Minihic regarda sa maîtresse en prenant la lettre.

« Madame a de la peine ?

— Oh ! oui.

— Mais nous aurons bientôt rejoint M. le comte. »

Michelle ouvrit les lèvres pour répondre, expliquer sa torture ; mais elle se contint. À quoi bon troubler cet enfant de dix-huit ans qui la servait fidèlement ?

« Va, ordonna-t-elle, et rentre vite, j’ai besoin de toi. »

Le groom courait, et si vite qu’il alla, au retour, il était encore précédé par Georges Rozel.

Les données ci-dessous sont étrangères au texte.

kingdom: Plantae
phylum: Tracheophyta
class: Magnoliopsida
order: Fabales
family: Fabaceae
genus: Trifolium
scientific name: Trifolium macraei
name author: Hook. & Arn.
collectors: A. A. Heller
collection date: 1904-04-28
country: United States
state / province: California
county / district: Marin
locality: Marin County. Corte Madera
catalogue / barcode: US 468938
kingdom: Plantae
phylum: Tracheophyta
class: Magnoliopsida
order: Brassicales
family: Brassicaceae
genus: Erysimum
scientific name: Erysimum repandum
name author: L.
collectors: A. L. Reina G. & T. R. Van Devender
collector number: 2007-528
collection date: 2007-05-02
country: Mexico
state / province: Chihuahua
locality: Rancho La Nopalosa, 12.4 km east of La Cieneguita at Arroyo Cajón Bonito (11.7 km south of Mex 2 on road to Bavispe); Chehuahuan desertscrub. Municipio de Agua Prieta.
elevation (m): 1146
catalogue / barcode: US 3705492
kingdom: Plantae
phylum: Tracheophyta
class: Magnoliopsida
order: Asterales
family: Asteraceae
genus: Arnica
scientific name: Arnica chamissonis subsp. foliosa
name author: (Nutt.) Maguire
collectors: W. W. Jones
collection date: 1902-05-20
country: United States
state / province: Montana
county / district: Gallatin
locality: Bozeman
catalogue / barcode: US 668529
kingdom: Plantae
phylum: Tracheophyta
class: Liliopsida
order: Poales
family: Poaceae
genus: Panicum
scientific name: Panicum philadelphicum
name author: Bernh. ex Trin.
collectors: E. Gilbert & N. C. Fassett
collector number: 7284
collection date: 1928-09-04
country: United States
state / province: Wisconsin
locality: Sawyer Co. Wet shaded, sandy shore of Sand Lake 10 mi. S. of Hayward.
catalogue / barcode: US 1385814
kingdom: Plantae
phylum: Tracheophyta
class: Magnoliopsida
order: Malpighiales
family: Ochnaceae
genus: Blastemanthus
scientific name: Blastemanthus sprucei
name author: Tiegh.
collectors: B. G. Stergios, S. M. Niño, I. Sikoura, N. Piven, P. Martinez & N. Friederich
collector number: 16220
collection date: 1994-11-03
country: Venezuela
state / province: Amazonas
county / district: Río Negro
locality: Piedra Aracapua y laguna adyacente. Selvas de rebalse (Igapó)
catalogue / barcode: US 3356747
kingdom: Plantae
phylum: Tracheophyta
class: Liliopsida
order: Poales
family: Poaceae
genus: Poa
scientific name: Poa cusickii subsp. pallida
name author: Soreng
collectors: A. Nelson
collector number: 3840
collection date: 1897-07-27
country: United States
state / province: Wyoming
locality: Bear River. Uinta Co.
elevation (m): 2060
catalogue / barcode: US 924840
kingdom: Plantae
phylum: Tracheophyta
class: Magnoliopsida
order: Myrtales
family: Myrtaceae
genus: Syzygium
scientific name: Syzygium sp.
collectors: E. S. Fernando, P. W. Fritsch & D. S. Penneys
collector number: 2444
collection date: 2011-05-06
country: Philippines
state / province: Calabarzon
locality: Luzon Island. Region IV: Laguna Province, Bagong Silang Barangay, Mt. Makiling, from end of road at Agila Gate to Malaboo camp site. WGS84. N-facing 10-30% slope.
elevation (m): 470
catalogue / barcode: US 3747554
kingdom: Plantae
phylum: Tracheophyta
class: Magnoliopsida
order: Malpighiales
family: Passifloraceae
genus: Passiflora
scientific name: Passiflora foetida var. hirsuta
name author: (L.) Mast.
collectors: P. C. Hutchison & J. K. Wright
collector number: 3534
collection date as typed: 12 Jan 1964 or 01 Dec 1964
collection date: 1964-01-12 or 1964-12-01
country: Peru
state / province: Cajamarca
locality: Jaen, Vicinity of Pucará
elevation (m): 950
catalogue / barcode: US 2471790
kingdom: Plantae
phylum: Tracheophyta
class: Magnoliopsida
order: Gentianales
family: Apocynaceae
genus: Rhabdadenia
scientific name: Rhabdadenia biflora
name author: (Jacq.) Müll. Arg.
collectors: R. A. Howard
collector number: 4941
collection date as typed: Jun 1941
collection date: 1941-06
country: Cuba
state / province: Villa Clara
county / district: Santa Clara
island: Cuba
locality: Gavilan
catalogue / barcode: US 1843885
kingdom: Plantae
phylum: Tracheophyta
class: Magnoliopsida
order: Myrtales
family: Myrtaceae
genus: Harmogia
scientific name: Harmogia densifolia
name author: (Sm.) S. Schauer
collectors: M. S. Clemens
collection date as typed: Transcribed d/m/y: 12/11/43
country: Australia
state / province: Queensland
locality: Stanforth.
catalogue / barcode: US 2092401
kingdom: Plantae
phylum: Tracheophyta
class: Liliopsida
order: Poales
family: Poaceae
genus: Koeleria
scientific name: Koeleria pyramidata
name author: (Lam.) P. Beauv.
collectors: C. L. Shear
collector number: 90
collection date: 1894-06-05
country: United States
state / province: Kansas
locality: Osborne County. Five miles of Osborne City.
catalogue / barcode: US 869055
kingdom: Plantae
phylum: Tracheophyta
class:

Le jeune homme était envoyé par son oncle, que retenait son ministère. Il pénétra dans l’hôtel en désordre ; il vit l’emballage hâtif, parcourut le rez-de-chaussée, et, ne trouvant que des ouvriers incapables de le renseigner, il monta au premier.

« Michelle, dans la grande cheminée du salon, brûlait des lettres ; elle se retourna, vit le jeune homme sur le seuil, et, s’élançant vers lui, sans songer aux recommandations de son mari, dans un cri de douleur :

« Ah ! mon pauvre ami, nous avons la guerre ! »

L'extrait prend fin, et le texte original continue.